Appelboom. Een appelboom kiezen en planten
De appelboom is het meest voorkomende fruitgewas met een groot teeltoppervlak. Het is een uitzonderlijk hoogproductief gewas dat met goede zorg goede jaaropbrengsten oplevert.
Afhankelijk van de variëteit is de vruchtperiode van een appelboom van 3 tot 15 jaar, maar hij kan tot 100 jaar oud worden. Het telen van een appelboom kan het beste op zwarte grond, uiterwaarden lichte leem- en zandleemgronden. Zandgronden met een voldoende nauwe grondwaterspiegel zijn ongeschikt voor een appelboom. De grootte en sterkte van de zaailing wordt bepaald door de stam, dat wil zeggen het onderste deel van de plant, waarop een ander ras wordt geënt met een knop of stekken.
De appelboom, althans de meeste van zijn variëteiten, is zelfsteriel en heeft daarom stuifmeel nodig voor bevruchting van andere exemplaren van appelbomen. De beste tijd om een appelboom te planten is in het vroege najaar (begin oktober) of het voorjaar (zodra de grond het toelaat). Voordat zaailingen worden geplant, wordt de aarde opgegraven, waardoor rotte mest wordt binnengebracht. Het is raadzaam om de plantgaten een week voor het planten voor te bereiden. Bij het planten in een kuil wordt aanbevolen om 3-4 emmers humus of compost, ongeveer een kilo fosformeststoffen en 150 gram potas toe te voegen (kan worden vervangen door een kilo houtas).

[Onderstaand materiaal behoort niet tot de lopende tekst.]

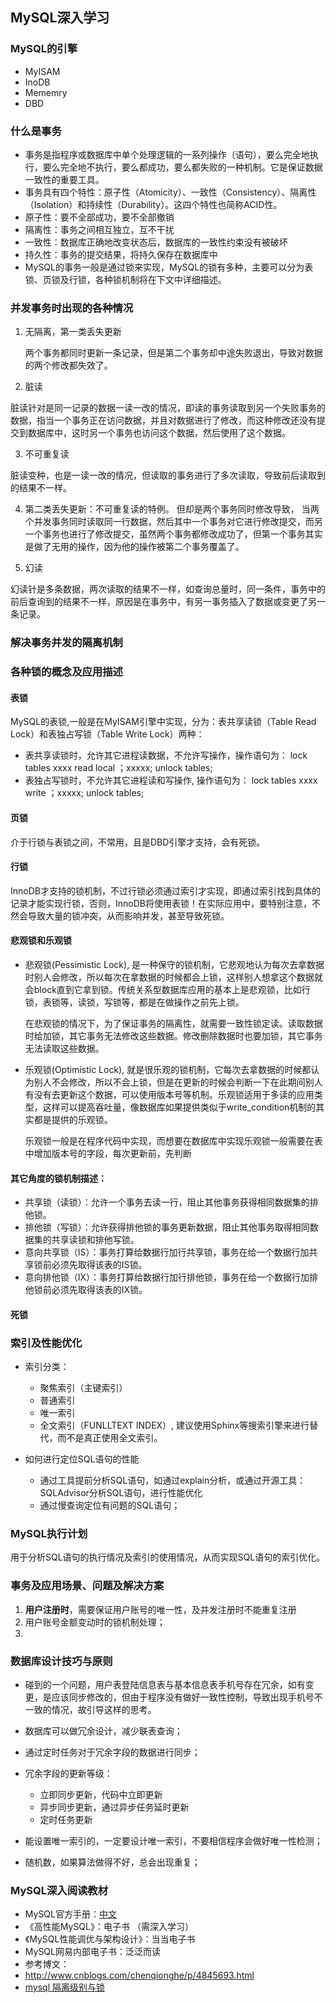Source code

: ## MySQL深入学习
### MySQL的引擎
* MyISAM 
* InoDB
* Mememry
* DBD


### 什么是事务
* 事务是指程序或数据库中单个处理逻辑的一系列操作（语句），要么完全地执行，要么完全地不执行，要么都成功，要么都失败的一种机制。它是保证数据一致性的重要工具。
* 事务具有四个特性：原子性（Atomicity）、一致性（Consistency）、隔离性（Isolation）和持续性（Durability）。这四个特性也简称ACID性。
 * 原子性：要不全部成功，要不全部撤销
 * 隔离性：事务之间相互独立，互不干扰
 * 一致性：数据库正确地改变状态后，数据库的一致性约束没有被破坏
 * 持久性：事务的提交结果，将持久保存在数据库中
* MySQL的事务一般是通过锁来实现，MySQL的锁有多种，主要可以分为表锁、页锁及行锁，各种锁机制将在下文中详细描述。


### 并发事务时出现的各种情况
1. 无隔离，第一类丢失更新

   两个事务都同时更新一条记录，但是第二个事务却中途失败退出，导致对数据的两个修改都失效了。

2. 脏读

  脏读针对是同一记录的数据一读一改的情况，即读的事务读取到另一个失败事务的数据，指当一个事务正在访问数据，并且对数据进行了修改，而这种修改还没有提交到数据库中，这时另一个事务也访问这个数据，然后使用了这个数据。

3. 不可重复读

  脏读变种，也是一读一改的情况，但读取的事务进行了多次读取，导致前后读取到的结果不一样。
  
4. 第二类丢失更新：不可重复读的特例。 但却是两个事务同时修改导致， 当两个并发事务同时读取同一行数据，然后其中一个事务对它进行修改提交，而另一个事务也进行了修改提交，虽然两个事务都修改成功了，但第一个事务其实是做了无用的操作，因为他的操作被第二个事务覆盖了。
  
5. 幻读

  幻读针是多条数据，两次读取的结果不一样，如查询总量时，同一条件，事务中的前后查询到的结果不一样，原因是在事务中，有另一事务插入了数据或变更了另一条记录。 

### 解决事务并发的隔离机制


### 各种锁的概念及应用描述

#### 表锁
 
 MySQL的表锁,一般是在MyISAM引擎中实现，分为：表共享读锁（Table Read Lock）和表独占写锁（Table Write Lock）两种：
 
 * 表共享读锁时，允许其它进程读数据，不允许写操作，操作语句为： lock tables xxxx read local ；xxxxx;  unlock tables; 
 * 表独占写锁时，不允许其它进程读和写操作, 操作语句为： lock tables xxxx write ；xxxxx;  unlock tables; 
 

#### 页锁
介于行锁与表锁之间，不常用，且是DBD引擎才支持，会有死锁。

#### 行锁
  InnoDB才支持的锁机制，不过行锁必须通过索引才实现，即通过索引找到具体的记录才能实现行锁，否则，InnoDB将使用表锁！在实际应用中，要特别注意，不然会导致大量的锁冲突，从而影响并发，甚至导致死锁。

#### 悲观锁和乐观锁
* 悲观锁(Pessimistic Lock), 是一种保守的锁机制，它悲观地认为每次去拿数据时别人会修改，所以每次在拿数据的时候都会上锁，这样别人想拿这个数据就会block直到它拿到锁。传统关系型数据库应用的基本上是悲观锁，比如行锁，表锁等，读锁，写锁等，都是在做操作之前先上锁。

  在悲观锁的情况下，为了保证事务的隔离性，就需要一致性锁定读。读取数据时给加锁，其它事务无法修改这些数据。修改删除数据时也要加锁，其它事务无法读取这些数据。

* 乐观锁(Optimistic Lock), 就是很乐观的锁机制，它每次去拿数据的时候都认为别人不会修改，所以不会上锁，但是在更新的时候会判断一下在此期间别人有没有去更新这个数据，可以使用版本号等机制。乐观锁适用于多读的应用类型，这样可以提高吞吐量，像数据库如果提供类似于write_condition机制的其实都是提供的乐观锁。

   乐观锁一般是在程序代码中实现，而想要在数据库中实现乐观锁一般需要在表中增加版本号的字段，每次更新前，先判断

#### 其它角度的锁机制描述：

* 共享锁（读锁）：允许一个事务去读一行，阻止其他事务获得相同数据集的排他锁。
* 排他锁（写锁）：允许获得排他锁的事务更新数据，阻止其他事务取得相同数据集的共享读锁和排他写锁。
* 意向共享锁（IS）：事务打算给数据行加行共享锁，事务在给一个数据行加共享锁前必须先取得该表的IS锁。
* 意向排他锁（IX）：事务打算给数据行加行排他锁，事务在给一个数据行加排他锁前必须先取得该表的IX锁。

#### 死锁



### 索引及性能优化
* 索引分类：
  * 聚焦索引（主键索引）
  * 普通索引
  * 唯一索引
  * 全文索引（FUNLLTEXT INDEX）, 建议使用Sphinx等搜索引擎来进行替代，而不是真正使用全文索引。
  
* 如何进行定位SQL语句的性能
  * 通过工具提前分析SQL语句，如通过explain分析，或通过开源工具：SQLAdvisor分析SQL语句，进行性能优化
  * 通过慢查询定位有问题的SQL语句；

### MySQL执行计划
用于分析SQL语句的执行情况及索引的使用情况，从而实现SQL语句的索引优化。


### 事务及应用场景、问题及解决方案
1. **用户注册时**，需要保证用户账号的唯一性，及并发注册时不能重复注册
2. 用户账号金额变动时的锁机制处理；
3. 


### 数据库设计技巧与原则

* 碰到的一个问题，用户表登陆信息表与基本信息表手机号存在冗余，如有变更，是应该同步修改的，但由于程序没有做好一致性控制，导致出现手机号不一致的情况，故引导这样的思考。
* 数据库可以做冗余设计，减少联表查询；
* 通过定时任务对于冗余字段的数据进行同步；
* 冗余字段的更新等级：
  * 立即同步更新，代码中立即更新
  * 异步同步更新，通过异步任务延时更新
  * 定时任务更新

* 能设置唯一索引的，一定要设计唯一索引，不要相信程序会做好唯一性检测；
* 随机数，如果算法做得不好，总会出现重复；

### MySQL深入阅读教材

*  MySQL官方手册：[中文](http://doc.mysql.cn/mysql5/refman-5.1-zh.html-chapter/)
* 《高性能MySQL》：电子书 （需深入学习）
* 《MySQL性能调优与架构设计》：当当电子书
* MySQL网易内部电子书：泛泛而读
* 参考博文：
 * http://www.cnblogs.com/chenqionghe/p/4845693.html
 * [mysql 隔离级别与锁 ](http://blog.csdn.net/pingnanlee/article/details/41824389)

De appelboom wordt in een put met rechtgebogen wortels geplaatst, de nek moet 4-5 cm boven het grondniveau worden gelaten. Nadat een laag aarde van ongeveer 10 cm is gegoten, moet deze voorzichtig worden vertrapt en vervolgens de rest van de aarde moet worden opgevuld. De geplante appelboom wordt bewaterd met een of twee emmers water en de scheuten worden op de helft of een derde van hun lengte bijgesneden, waarbij de snede wordt verwerkt met tuinpek. Daarna wordt de stam van de appelboom witgekalkt met tuinwit of een oplossing van gebluste kalk.